Na clínica, quando possível e, a meu ver, útil, procuro delinear em breves intervenções a ideia de processo, tanto dentro do processo analítico como um todo (“lembrei-me de algo que você me dizia no começo da análise, e que hoje não me diz mais”), ou mesmo dentro do intervalo de uma única sessão (“no começo da sessão você me parecia aborrecido, agora está diferente”), algo que indique que estados emocionais se sucedem, e que o indivíduo existe em todos eles. Na análise em alta frequência, observo, a percepção de transformação dos estados emocionais está favorecida, uma vez que o relato dirigido ao analista – em voz alta, sobre si mesmo – estimula o contínuo observar do mundo interno e suas variações. Então por vezes ouço, “como mudamos rápido, ontem estava de um jeito, hoje estou de outro”, facilitando a percepção do paciente de existência contínua, onde um estado sucede o anterior, e a constante é a existência do eu. “Eu sei que vai passar”, disse-me uma paciente certa vez, “mas não sinto que vai passar”. Penso ser de grande valia manter em mente essa característica perturbação da experiência de temporalidade na posição esquizoparanoide: apresenta-se como uma via útil para o trabalho de elaboração desse estado de mente, algo que, quando ressaltado pelo analista, tem o potencial de chamar a atenção do paciente (em que predominam aspectos não-psicóticos) para um funcionamento psíquico no mínimo “esquisito”, o que pode desaguar no entendimento de que o que ele percebe pode não ser o que é – e daí o sentimento de esperança, algo progressivamente perdido pelo Sr. K, que, ao final do livro, caminha resignadamente em direção a seu carrasco.
Referências
KAFKA, F. (1925). O Processo. São Paulo: Companhia das Letras, 2005.

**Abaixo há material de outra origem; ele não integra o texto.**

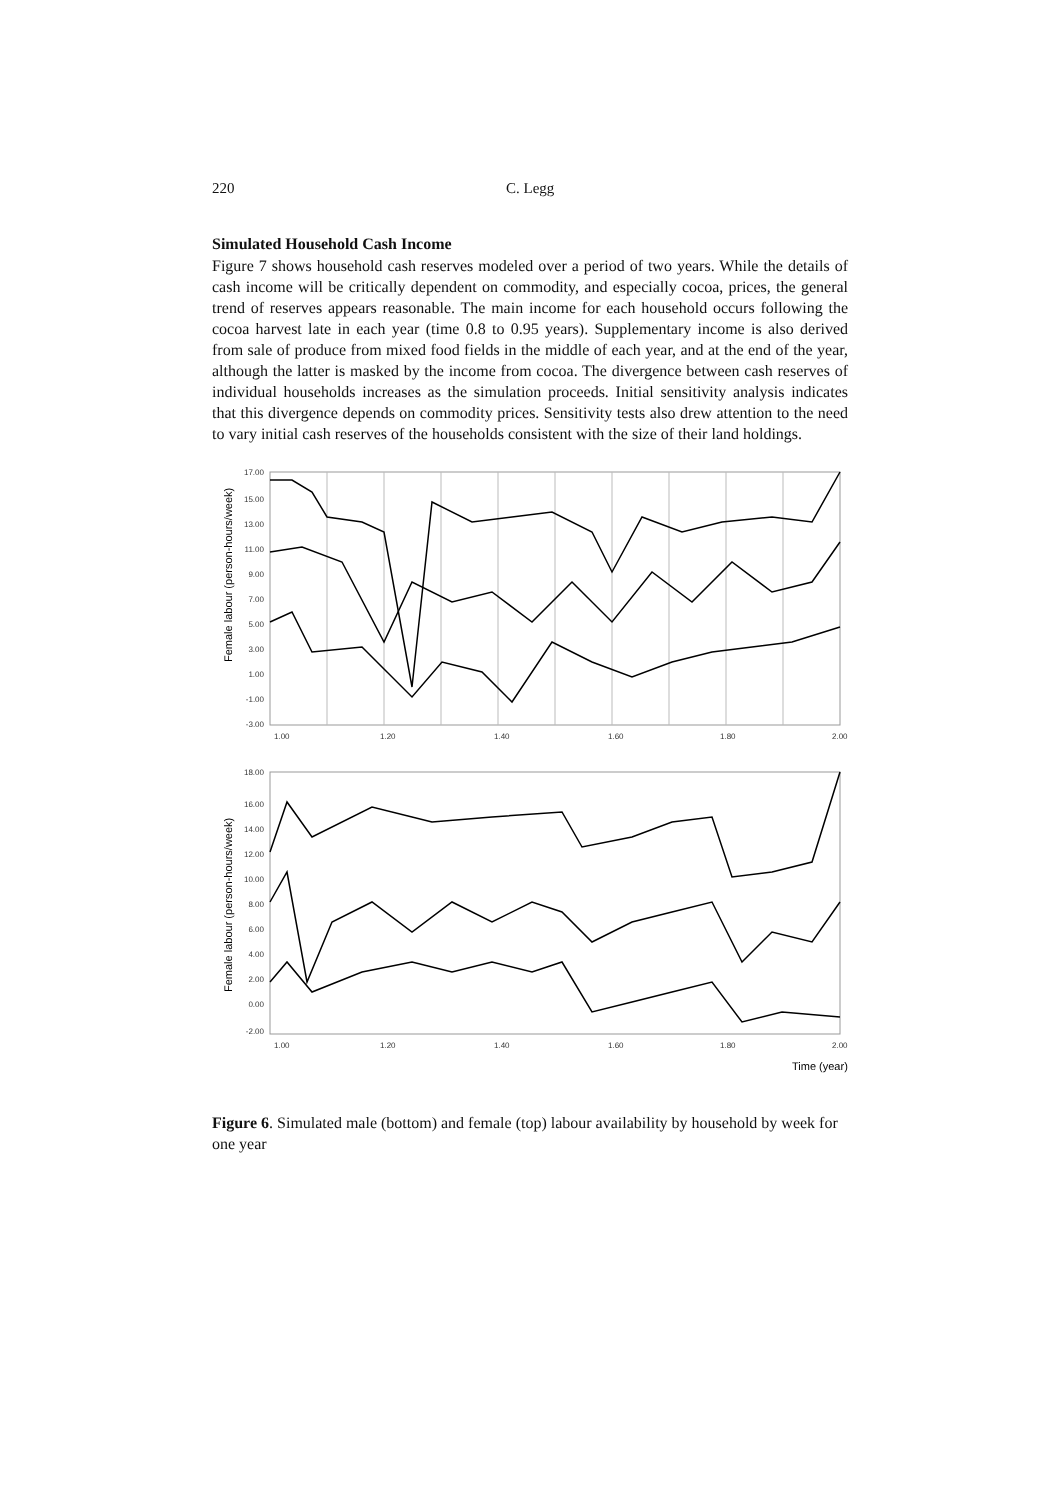220 C. Legg
Simulated Household Cash Income
Figure 7 shows household cash reserves modeled over a period of two years. While the details of cash income will be critically dependent on commodity, and especially cocoa, prices, the general trend of reserves appears reasonable. The main income for each household occurs following the cocoa harvest late in each year (time 0.8 to 0.95 years). Supplementary income is also derived from sale of produce from mixed food fields in the middle of each year, and at the end of the year, although the latter is masked by the income from cocoa. The divergence between cash reserves of individual households increases as the simulation proceeds. Initial sensitivity analysis indicates that this divergence depends on commodity prices. Sensitivity tests also drew attention to the need to vary initial cash reserves of the households consistent with the size of their land holdings.
17.00
15.00
13.00
11.00
9.00
7.00
5.00
3.00
1.00
-1.00
-3.00
1.00
1.20
1.40
1.60
1.80
2.00
Female labour (person-hours/week)
18.00
16.00
14.00
12.00
10.00
8.00
6.00
4.00
2.00
0.00
-2.00
1.00
1.20
1.40
1.60
1.80
2.00
Female labour (person-hours/week)
Time (year)
Figure 6. Simulated male (bottom) and female (top) labour availability by household by week for one year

KLEIN, M. (1946). Notas sobre alguns mecanismos esquizoides. In: Klein, KLEIN, M., HEIMANN, P., ISAACS, S., RIVIERE, J. Os Progressos da Psicanálise. Rio de Janeiro: LTC, 1982.
OGDEN, T. (1994) Subjects of Analysis. Lanham: Rowman & Littlefield, 2004.
STEINER, J. (1933). Refúgios Psíquicos. Rio de Janeiro: Imago Ed., 1997.
Dicionário Houaiss da Língua Portuguesa, www.houaiss.online.
Enciclopédia Britannica, www.britannica.com.
[1] Membro associado SBPSP, editora do Jornal de Psicanálise.
[2] Essas informações, que são conhecidas no mundo literário, podem ser encontradas em mais detalhes no site da Enciclopédia Britânica, www.britannica.com.
[3] Ressalto, neste trabalho, apenas um aspecto (a experiência da dimensão temporal) das posições esquizoparanoide e depressiva que, evidentemente, são organizações psíquicas em que diversos elementos constantes se apresentam e as tornam características. Para uma compreensão mais profunda, sugiro a leitura de Klein (1946).
[4] Uma reflexão importante a este respeito é proposta por Steiner em “Refúgios Psíquicos” (1993).